Wednesday, February 22, 2017

The Hundred Thousand Kingdoms

When the universe was created there was only NyQuil. Then DayQuil. They both love each other but they are enemies. They have children called 'Enedryl, Zicam and my favorite, 'Tussin. This is close enough to the mythology in The Hundred Thousand Kingdoms.


The world worships DayQuil (I mean you have to go back to work sometime) but our hero is both scared of but secretly falls for NyQuil.  Duh, we all love NyQuil the best, even if that's reckless. He might be bad for us. When you love NyQuil you do crazy things like email your boss in Esperanza or buying three pounds of goji berries on the Internet.

I didn't really enjoy this book.  The mortals in this book are pretty despicable and then our hero Yiene...I just can't relate.  She makes decisions solely based on her id.  She has a "temper" and there is some really crappy sex scenes/romance with a "bad boy." (could be someone that tried to kill her 100 pages previously) but it's fine. Everything is fine. So exciting. Sigh. I guess it's a spoiler to tell you she has sex with NyQuil.....which everyone knows you are SUPPOSED to quit after seven days.

I think having a god for a boyfriend would be problematic. I mean, he probably still farts in his sleep and will make you drop what you are doing because he can't find his me-damn socks! Anyway, this book wasn't my thing. I have heard her more recent series is better but I'm too dubious to give her a second chance, there being a lot of fantasy out there to read and all.

Hey if you haven't guessed it I was sick when I read this. I did make this is amazing cocktail right before I got sick. Cognac French 75 (which I made with Brandy) 1 and 1/2 ounces cognac or brandy, 1/2 ounce simple syrup, 1/2 ounce fresh lemon juice.  Put these in a cocktail shaker with ice, shake and strain into a martini glass.  Top with champagne (I used prosecco).  Super yummy.

Monday, February 13, 2017

River of Doubt

I think it's safe to say that Theodore Roosevelt was our "toughest" President.  I don't mean his military or economic policies no, I mean the man got shot during a campaign speech and finished it bleeding through his shirt. No big deal. What the actual Eff.  Maniac.  He liked having wilderness adventures when he felt stressed. When he tried to run as a third party candidate in 1912 he lost.  So what to do...what to do....I know, go on a Amazon river adventure that was insanely dangerous. Good plan.
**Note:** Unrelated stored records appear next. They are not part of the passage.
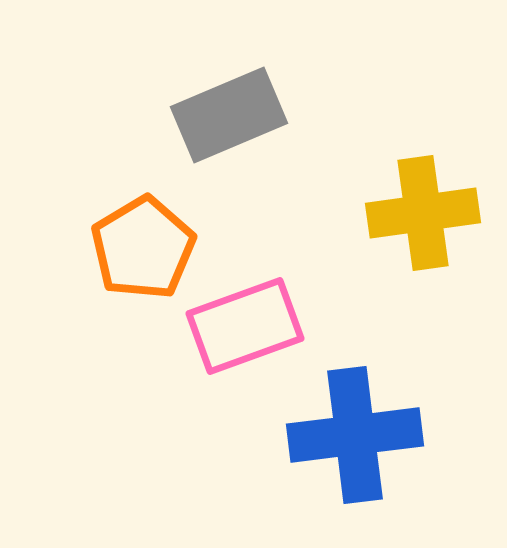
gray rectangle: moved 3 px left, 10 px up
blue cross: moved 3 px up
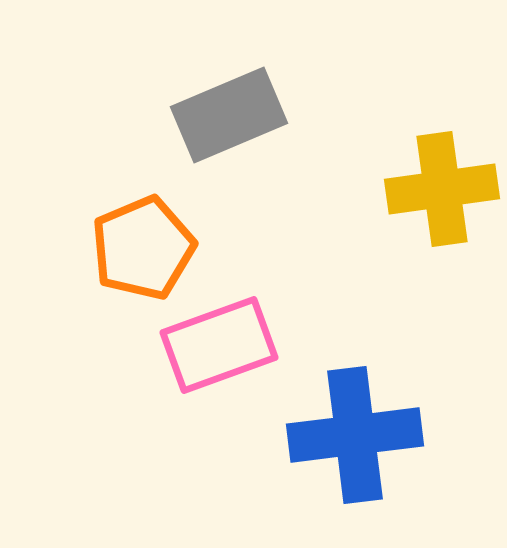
yellow cross: moved 19 px right, 24 px up
orange pentagon: rotated 8 degrees clockwise
pink rectangle: moved 26 px left, 19 px down
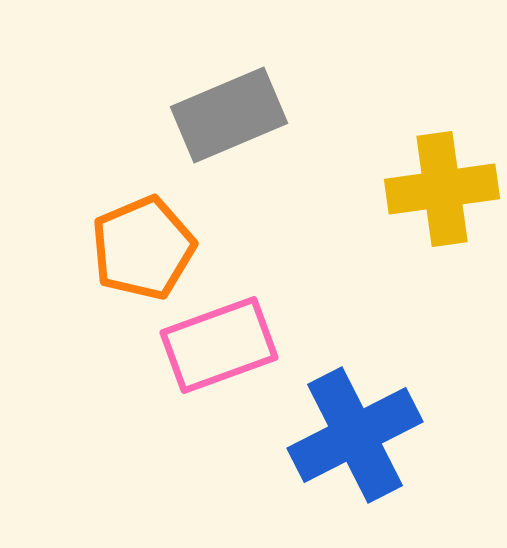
blue cross: rotated 20 degrees counterclockwise
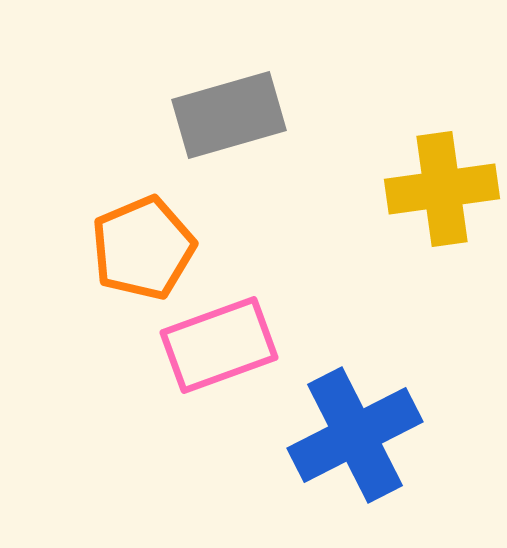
gray rectangle: rotated 7 degrees clockwise
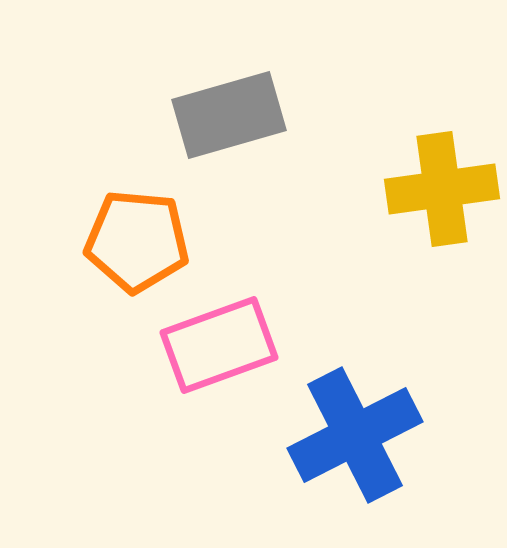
orange pentagon: moved 6 px left, 7 px up; rotated 28 degrees clockwise
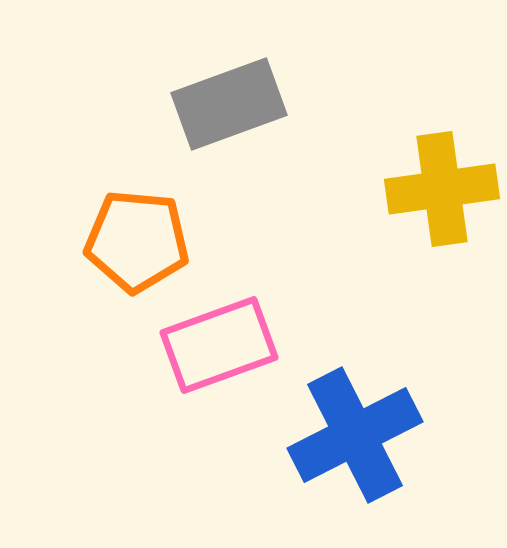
gray rectangle: moved 11 px up; rotated 4 degrees counterclockwise
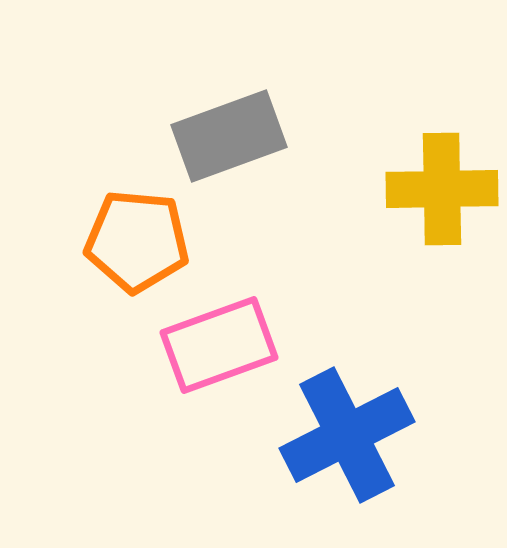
gray rectangle: moved 32 px down
yellow cross: rotated 7 degrees clockwise
blue cross: moved 8 px left
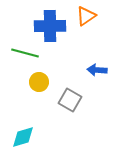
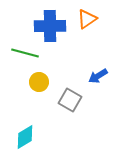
orange triangle: moved 1 px right, 3 px down
blue arrow: moved 1 px right, 6 px down; rotated 36 degrees counterclockwise
cyan diamond: moved 2 px right; rotated 15 degrees counterclockwise
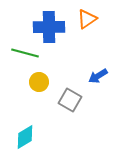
blue cross: moved 1 px left, 1 px down
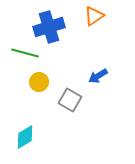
orange triangle: moved 7 px right, 3 px up
blue cross: rotated 16 degrees counterclockwise
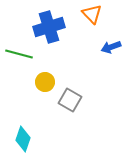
orange triangle: moved 2 px left, 2 px up; rotated 40 degrees counterclockwise
green line: moved 6 px left, 1 px down
blue arrow: moved 13 px right, 29 px up; rotated 12 degrees clockwise
yellow circle: moved 6 px right
cyan diamond: moved 2 px left, 2 px down; rotated 40 degrees counterclockwise
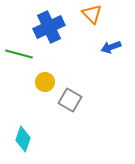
blue cross: rotated 8 degrees counterclockwise
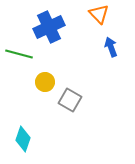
orange triangle: moved 7 px right
blue arrow: rotated 90 degrees clockwise
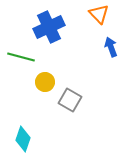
green line: moved 2 px right, 3 px down
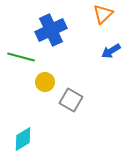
orange triangle: moved 4 px right; rotated 30 degrees clockwise
blue cross: moved 2 px right, 3 px down
blue arrow: moved 4 px down; rotated 102 degrees counterclockwise
gray square: moved 1 px right
cyan diamond: rotated 40 degrees clockwise
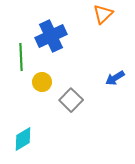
blue cross: moved 6 px down
blue arrow: moved 4 px right, 27 px down
green line: rotated 72 degrees clockwise
yellow circle: moved 3 px left
gray square: rotated 15 degrees clockwise
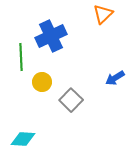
cyan diamond: rotated 35 degrees clockwise
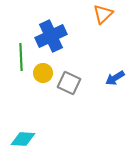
yellow circle: moved 1 px right, 9 px up
gray square: moved 2 px left, 17 px up; rotated 20 degrees counterclockwise
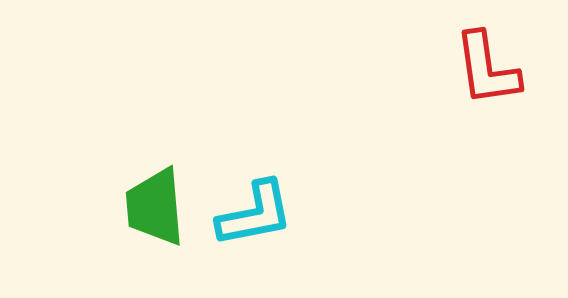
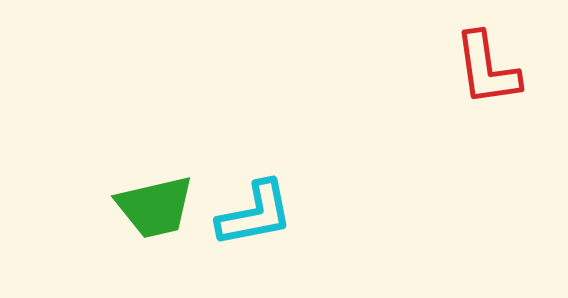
green trapezoid: rotated 98 degrees counterclockwise
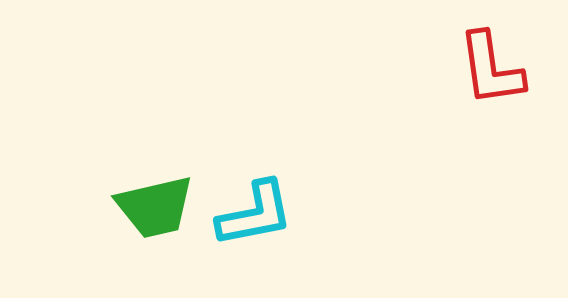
red L-shape: moved 4 px right
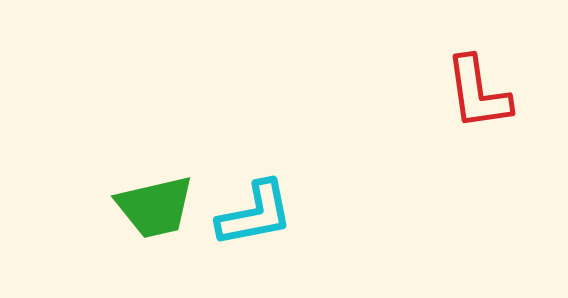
red L-shape: moved 13 px left, 24 px down
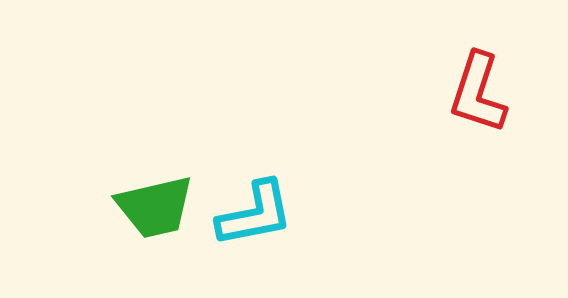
red L-shape: rotated 26 degrees clockwise
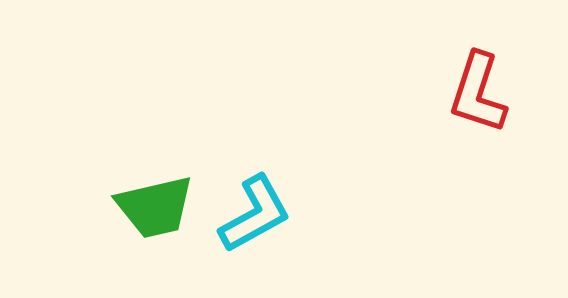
cyan L-shape: rotated 18 degrees counterclockwise
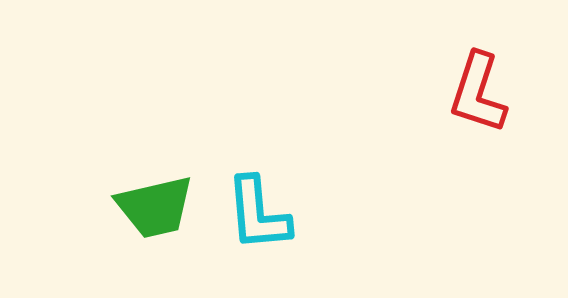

I'm good now on Amazon adventures. (I read The Lost City of Z about 5 years ago).  I have learned most everything in the Amazon can kill you and probably will. Parasites, bot-flies, piranhas, rotten feet, rapids, indigenous people who will kill you (but might not bother that day), alligators and snakes. Plus malaria and those crazy frogs.  It may be worse than Australia. Pretty much you're going to die.  It's still spooky there. Do you want dengue fever? No, well, it's too late you've got it now. The only thing that won't kill you are these cute little sloths.

By the way, Roosevelt's party would have eaten this little guy if they could see them. But in the wild sloths are covered with green algae which makes them camouflaged. Anyway, they had some scary adventures and people died.  River of Doubt is well researched and written, even if there are parts that a little slow.  At one point I had to tell myself to PADDLE PADDLE to get through to the next part.

Still, I can't see any of our ex-Presidents doing something like this adventure.  Even "nice-guy" Jimmy Carter: "I've looked at a lot of these monkeys with lust.  I've committed adultery in my heart many many times." George W Bush, "Mission Accomplished." Um, sir we haven't even left the Dallas Ft. Worth airport. No, they don't make um like Theodore Roosevelt anymore. (psst...I'm glad he wasn't my Dad though...maniac).

There was a couple of bottles of scotch on the trip which had to be rationed.  Why not read this book with a Smoking Pistol (seems appropriate) from Imbibe Magazine:  3/4 oz scotch, 3/4 oz. sweet vermouth, 1/2 oz. Rye, 1/4 ounce Armagnac,  a bar-spoon of Benedictine,  2 dashes of Peychaud's Bitters, 1 dash of Angostura bitters.  Put these ingredients in a mixing glass and stir until chilled. Twist a lemon peel over the top of the drink and discard.  Be glad you don't have malaria.